The order, filed in Hawkins County Circuit Court on Nov. 9, was signed by Sevier County Circuit Judge Rex Henry Ogle, who was appointed to hear the case of Doris Colleen Burns versus James Taylor and his wife, Julia North Taylor.
In December of last year, Burns filed a lawsuit against James Taylor alleging that on Nov. 12, 2008, he borrowed $65,000 from Burns, who was his client in pending civil litigation. The note was reportedly cosigned by Julia Taylor.
Ogle’s order states that based on Julia Taylor’s failure to reply to the allegations through counsel, or pro se, the court entered a judgment against her for a total of $63,341, which includes Burns’ attorney fee and court costs.
Kingsport attorney David Darnell is listed as Julia Taylor’s attorney in Ogle’s order.
A message left for Darnell by the Times-News Monday seeking comment about the judgment was not returned.

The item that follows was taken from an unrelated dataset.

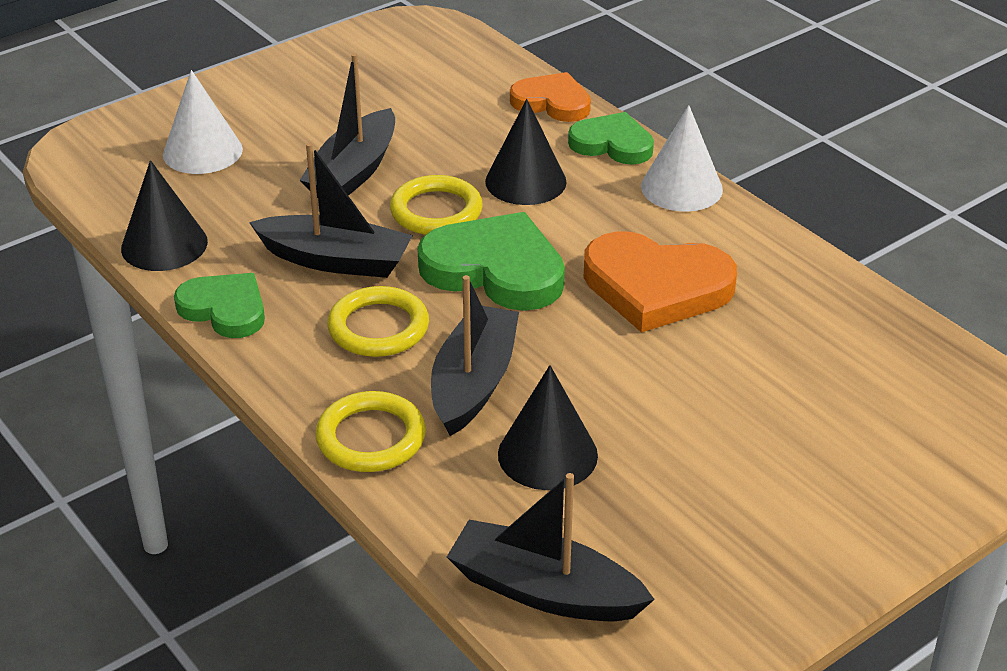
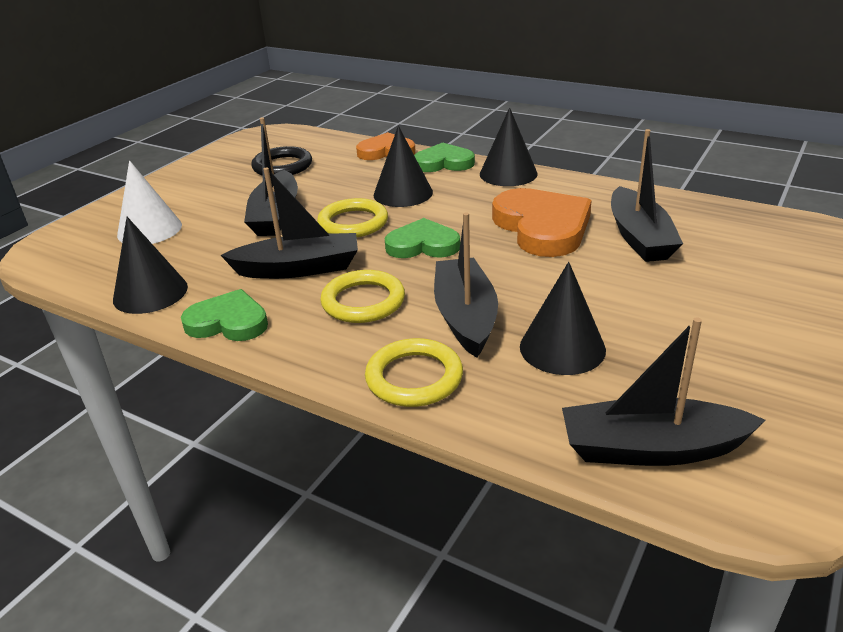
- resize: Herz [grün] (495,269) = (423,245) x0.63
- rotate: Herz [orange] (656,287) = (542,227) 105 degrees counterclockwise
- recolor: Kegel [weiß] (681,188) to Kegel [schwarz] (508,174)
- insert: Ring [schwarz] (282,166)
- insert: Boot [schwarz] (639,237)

James Taylor was ordered to pay Burns $50,000 in restitution stemming from the same situation when he pleaded guilty Oct. 12 in Hawkins County Criminal Court to six felony theft charges.
Those theft charges stemmed from money stolen from former clients in Taylor’s private law practice as well as theft of funds he raised under the pretext of hanging historical documents including the Ten Commandments on the wall of the Hawkins County Justice Center.
Morristown attorney Paul Whetstone, who represents Burns in her lawsuit, said the criminal restitution and civil judgment overlap.
“We’re not double dipping, but we now have two courts that have ordered these funds be paid to my client,” Whetstone said. “That’s two courts the defendants will have to answer to if these funds aren’t paid.”
Whetstone noted, however, that Burns isn’t through with the Taylors.
In February, Burns amended her original lawsuit to include an additional $16,000 she claims James Taylor “extorted” from her in 2010. She is also seeking “unspecified damages” in that amended suit.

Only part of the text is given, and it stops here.